● Exercise description: Every single entry below should be reproduced verbatim.

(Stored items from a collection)
= = = = =

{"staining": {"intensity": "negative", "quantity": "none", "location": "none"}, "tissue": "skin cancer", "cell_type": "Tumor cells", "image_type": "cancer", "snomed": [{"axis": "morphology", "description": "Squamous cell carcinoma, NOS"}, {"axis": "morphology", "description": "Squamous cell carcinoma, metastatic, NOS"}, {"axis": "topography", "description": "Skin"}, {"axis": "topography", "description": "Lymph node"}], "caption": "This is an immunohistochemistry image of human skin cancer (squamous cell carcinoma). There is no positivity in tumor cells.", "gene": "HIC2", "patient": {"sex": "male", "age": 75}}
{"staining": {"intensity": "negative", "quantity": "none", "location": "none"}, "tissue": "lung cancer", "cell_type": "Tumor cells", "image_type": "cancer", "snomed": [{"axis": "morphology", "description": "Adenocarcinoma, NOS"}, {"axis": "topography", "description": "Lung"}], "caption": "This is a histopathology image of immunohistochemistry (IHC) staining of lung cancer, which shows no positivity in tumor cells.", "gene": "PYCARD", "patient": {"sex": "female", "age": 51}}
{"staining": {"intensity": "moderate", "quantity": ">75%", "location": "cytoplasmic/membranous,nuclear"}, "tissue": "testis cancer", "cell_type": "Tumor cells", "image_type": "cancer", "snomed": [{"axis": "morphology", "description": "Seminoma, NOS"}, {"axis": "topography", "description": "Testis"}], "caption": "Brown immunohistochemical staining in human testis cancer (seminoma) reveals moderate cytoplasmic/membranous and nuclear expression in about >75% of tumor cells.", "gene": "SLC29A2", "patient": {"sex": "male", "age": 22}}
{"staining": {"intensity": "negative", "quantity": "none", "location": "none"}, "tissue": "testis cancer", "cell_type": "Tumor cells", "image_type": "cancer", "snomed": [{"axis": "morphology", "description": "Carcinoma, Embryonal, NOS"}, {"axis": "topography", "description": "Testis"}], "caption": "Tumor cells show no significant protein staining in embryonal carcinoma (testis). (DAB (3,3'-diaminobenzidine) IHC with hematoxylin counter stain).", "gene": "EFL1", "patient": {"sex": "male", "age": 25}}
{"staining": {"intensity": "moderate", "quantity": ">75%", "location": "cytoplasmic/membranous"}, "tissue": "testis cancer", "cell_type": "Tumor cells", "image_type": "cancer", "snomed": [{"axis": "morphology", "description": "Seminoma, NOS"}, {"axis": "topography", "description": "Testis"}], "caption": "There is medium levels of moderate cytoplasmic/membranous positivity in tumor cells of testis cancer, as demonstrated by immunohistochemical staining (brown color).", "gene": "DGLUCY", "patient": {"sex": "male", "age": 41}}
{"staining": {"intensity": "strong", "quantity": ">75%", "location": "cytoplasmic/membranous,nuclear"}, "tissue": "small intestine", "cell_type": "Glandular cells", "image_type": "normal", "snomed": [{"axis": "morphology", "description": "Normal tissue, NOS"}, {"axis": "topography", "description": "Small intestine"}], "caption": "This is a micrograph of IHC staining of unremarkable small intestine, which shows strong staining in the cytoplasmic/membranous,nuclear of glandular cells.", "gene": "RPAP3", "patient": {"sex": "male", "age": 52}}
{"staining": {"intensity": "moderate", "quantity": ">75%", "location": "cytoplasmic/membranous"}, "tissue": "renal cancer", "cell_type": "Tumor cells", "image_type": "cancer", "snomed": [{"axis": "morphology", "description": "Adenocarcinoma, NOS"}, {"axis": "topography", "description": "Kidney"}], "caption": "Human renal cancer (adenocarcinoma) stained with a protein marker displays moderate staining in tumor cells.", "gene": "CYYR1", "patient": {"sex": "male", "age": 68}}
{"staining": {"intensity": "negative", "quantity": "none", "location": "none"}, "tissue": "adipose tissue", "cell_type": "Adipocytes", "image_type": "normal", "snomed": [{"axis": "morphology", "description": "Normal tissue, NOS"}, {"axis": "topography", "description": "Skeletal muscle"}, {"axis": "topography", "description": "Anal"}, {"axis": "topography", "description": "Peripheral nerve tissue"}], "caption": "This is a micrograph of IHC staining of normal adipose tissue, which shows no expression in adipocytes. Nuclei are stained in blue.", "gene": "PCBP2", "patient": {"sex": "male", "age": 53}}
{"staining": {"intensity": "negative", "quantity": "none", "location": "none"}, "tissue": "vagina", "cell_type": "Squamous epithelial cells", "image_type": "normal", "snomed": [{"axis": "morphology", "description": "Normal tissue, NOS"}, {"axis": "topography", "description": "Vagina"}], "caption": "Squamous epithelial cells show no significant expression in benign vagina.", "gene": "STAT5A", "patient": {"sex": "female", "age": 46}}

= = = = =

● Exercise result:
{"staining": {"intensity": "negative", "quantity": "none", "location": "none"}, "tissue": "skin cancer", "cell_type": "Tumor cells", "image_type": "cancer", "snomed": [{"axis": "morphology", "description": "Squamous cell carcinoma, NOS"}, {"axis": "morphology", "description": "Squamous cell carcinoma, metastatic, NOS"}, {"axis": "topography", "description": "Skin"}, {"axis": "topography", "description": "Lymph node"}], "caption": "This is an immunohistochemistry image of human skin cancer (squamous cell carcinoma). There is no positivity in tumor cells.", "gene": "HIC2", "patient": {"sex": "male", "age": 75}}
{"staining": {"intensity": "negative", "quantity": "none", "location": "none"}, "tissue": "lung cancer", "cell_type": "Tumor cells", "image_type": "cancer", "snomed": [{"axis": "morphology", "description": "Adenocarcinoma, NOS"}, {"axis": "topography", "description": "Lung"}], "caption": "This is a histopathology image of immunohistochemistry (IHC) staining of lung cancer, which shows no positivity in tumor cells.", "gene": "PYCARD", "patient": {"sex": "female", "age": 51}}
{"staining": {"intensity": "moderate", "quantity": ">75%", "location": "cytoplasmic/membranous,nuclear"}, "tissue": "testis cancer", "cell_type": "Tumor cells", "image_type": "cancer", "snomed": [{"axis": "morphology", "description": "Seminoma, NOS"}, {"axis": "topography", "description": "Testis"}], "caption": "Brown immunohistochemical staining in human testis cancer (seminoma) reveals moderate cytoplasmic/membranous and nuclear expression in about >75% of tumor cells.", "gene": "SLC29A2", "patient": {"sex": "male", "age": 22}}
{"staining": {"intensity": "negative", "quantity": "none", "location": "none"}, "tissue": "testis cancer", "cell_type": "Tumor cells", "image_type": "cancer", "snomed": [{"axis": "morphology", "description": "Carcinoma, Embryonal, NOS"}, {"axis": "topography", "description": "Testis"}], "caption": "Tumor cells show no significant protein staining in embryonal carcinoma (testis). (DAB (3,3'-diaminobenzidine) IHC with hematoxylin counter stain).", "gene": "EFL1", "patient": {"sex": "male", "age": 25}}
{"staining": {"intensity": "moderate", "quantity": ">75%", "location": "cytoplasmic/membranous"}, "tissue": "testis cancer", "cell_type": "Tumor cells", "image_type": "cancer", "snomed": [{"axis": "morphology", "description": "Seminoma, NOS"}, {"axis": "topography", "description": "Testis"}], "caption": "There is medium levels of moderate cytoplasmic/membranous positivity in tumor cells of testis cancer, as demonstrated by immunohistochemical staining (brown color).", "gene": "DGLUCY", "patient": {"sex": "male", "age": 41}}
{"staining": {"intensity": "strong", "quantity": ">75%", "location": "cytoplasmic/membranous,nuclear"}, "tissue": "small intestine", "cell_type": "Glandular cells", "image_type": "normal", "snomed": [{"axis": "morphology", "description": "Normal tissue, NOS"}, {"axis": "topography", "description": "Small intestine"}], "caption": "This is a micrograph of IHC staining of unremarkable small intestine, which shows strong staining in the cytoplasmic/membranous,nuclear of glandular cells.", "gene": "RPAP3", "patient": {"sex": "male", "age": 52}}
{"staining": {"intensity": "moderate", "quantity": ">75%", "location": "cytoplasmic/membranous"}, "tissue": "renal cancer", "cell_type": "Tumor cells", "image_type": "cancer", "snomed": [{"axis": "morphology", "description": "Adenocarcinoma, NOS"}, {"axis": "topography", "description": "Kidney"}], "caption": "Human renal cancer (adenocarcinoma) stained with a protein marker displays moderate staining in tumor cells.", "gene": "CYYR1", "patient": {"sex": "male", "age": 68}}
{"staining": {"intensity": "negative", "quantity": "none", "location": "none"}, "tissue": "adipose tissue", "cell_type": "Adipocytes", "image_type": "normal", "snomed": [{"axis": "morphology", "description": "Normal tissue, NOS"}, {"axis": "topography", "description": "Skeletal muscle"}, {"axis": "topography", "description": "Anal"}, {"axis": "topography", "description": "Peripheral nerve tissue"}], "caption": "This is a micrograph of IHC staining of normal adipose tissue, which shows no expression in adipocytes. Nuclei are stained in blue.", "gene": "PCBP2", "patient": {"sex": "male", "age": 53}}
{"staining": {"intensity": "negative", "quantity": "none", "location": "none"}, "tissue": "vagina", "cell_type": "Squamous epithelial cells", "image_type": "normal", "snomed": [{"axis": "morphology", "description": "Normal tissue, NOS"}, {"axis": "topography", "description": "Vagina"}], "caption": "Squamous epithelial cells show no significant expression in benign vagina.", "gene": "STAT5A", "patient": {"sex": "female", "age": 46}}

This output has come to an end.